Amide formation mechanism
The formation of an amide using a carbodiimide is straightforward, but with several side reactions complicating the subject. The acid 1 will react with the carbodiimide to produce the key intermediate: the O-acylisourea 2, which can be viewed as a carboxylic ester with an activated leaving group. The O-acylisourea will react with amines to give the desired amide 3 and urea 4. The side reaction of the O-acylisourea 2 produce both desired and undesired products. The O-acylisourea 2 can react with an additional carboxylic acid1 to give an acid anhydride5, which can react further to give the desired amide 3. The main undesired reaction pathway involves the rearrangement of the O-acylisourea 2 to the stable N-acylurea 6. The use of solvents with low-dielectric constants such as dichloromethane or chloroform can minimize this side reaction.
Examples
DCC
DCC was one of the first carbodiimides developed as a reagent. It is widely used for amide and ester formation, especially for solid-phase peptide synthesis. DCC has achieved popularity mainly because of its high yielding amide coupling reactions and the fact that it is quite inexpensive. However, DCC does have some serious drawbacks, and its use is often avoided for several reasons:
The byproduct N,N'-dicyclohexylureais mostly removed by filtration, but trace impurities can be difficult to remove. It is incompatible with traditional solid-phasepeptide synthesis.
DCC is a potent allergen, repeated contact with skin increases the probability of sensitization to the compound. Clinical reports of individuals who cannot enter rooms where peptide coupling agents are used have been reported.

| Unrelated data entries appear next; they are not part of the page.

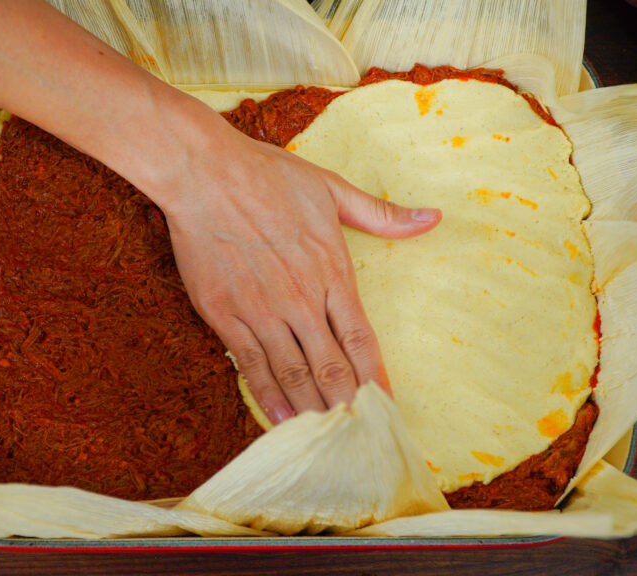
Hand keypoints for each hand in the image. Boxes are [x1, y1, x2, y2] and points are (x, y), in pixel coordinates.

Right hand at [160, 127, 439, 424]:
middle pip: (332, 367)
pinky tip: (282, 421)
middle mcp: (300, 299)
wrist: (204, 173)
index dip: (376, 378)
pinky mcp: (226, 314)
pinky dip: (269, 396)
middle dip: (349, 406)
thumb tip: (431, 219)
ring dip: (313, 409)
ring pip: (294, 373)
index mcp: (331, 271)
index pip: (361, 339)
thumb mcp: (331, 188)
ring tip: (329, 441)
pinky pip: (251, 365)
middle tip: (361, 438)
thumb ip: (380, 214)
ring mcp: (262, 310)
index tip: (387, 406)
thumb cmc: (267, 176)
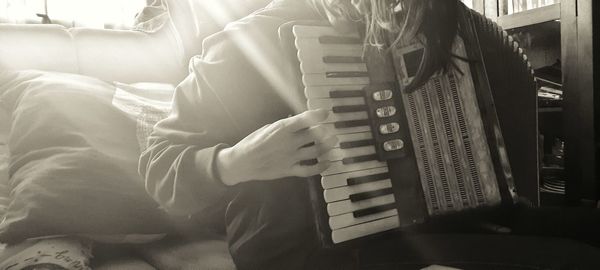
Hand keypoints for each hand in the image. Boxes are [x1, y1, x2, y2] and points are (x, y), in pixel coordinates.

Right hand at [216, 109, 337, 185]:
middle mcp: (288, 142)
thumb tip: (300, 122)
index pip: (305, 119)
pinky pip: (309, 169)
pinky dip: (321, 166)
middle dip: (325, 132)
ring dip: (327, 146)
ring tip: (333, 142)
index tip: (326, 113)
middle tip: (330, 130)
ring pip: (315, 151)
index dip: (318, 115)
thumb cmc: (253, 142)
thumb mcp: (268, 128)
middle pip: (314, 135)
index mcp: (282, 128)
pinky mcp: (289, 170)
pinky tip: (328, 162)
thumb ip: (285, 126)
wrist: (242, 162)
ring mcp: (290, 157)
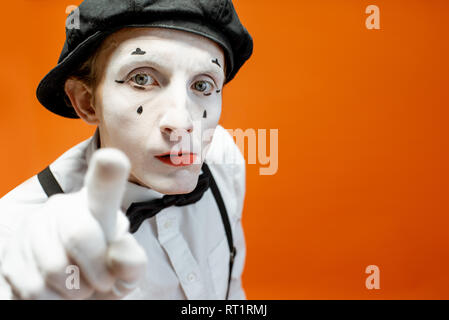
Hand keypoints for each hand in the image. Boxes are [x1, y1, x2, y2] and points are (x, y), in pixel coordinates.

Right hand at [0, 149, 146, 298]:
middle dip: (96, 270)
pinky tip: (60, 293)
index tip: (113, 159)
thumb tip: (121, 258)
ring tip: (80, 287)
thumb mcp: (125, 270)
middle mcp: (61, 208)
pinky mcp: (11, 257)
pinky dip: (55, 301)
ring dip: (75, 291)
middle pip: (79, 234)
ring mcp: (32, 230)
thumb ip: (131, 262)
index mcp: (96, 205)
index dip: (108, 174)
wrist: (69, 289)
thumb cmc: (103, 272)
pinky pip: (34, 288)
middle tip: (102, 281)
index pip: (102, 187)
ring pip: (54, 268)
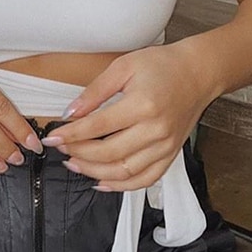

For alternative to DCC in coupling see at : http://www.biocis.u-psud.fr/IMG/pdf/Coupling_Reagents.pdf
DIC
In contrast to DCC, DIC is a liquid. Its hydrolysis product N,N'-diisopropylurea is soluble in organic solvents.
EDC
EDC is a water-soluble carbodiimide reagent used for a wide range of purposes. Apart from uses related to DCC and DIC, it is also used for various biochemical experiments as a crosslinker or chemical probe.
CMCT or CMC
1-cyclohexyl-carbodiimide metho-p-toluene sulfonate is a carbodiimide developed for the chemical probing of RNA structure in biochemistry.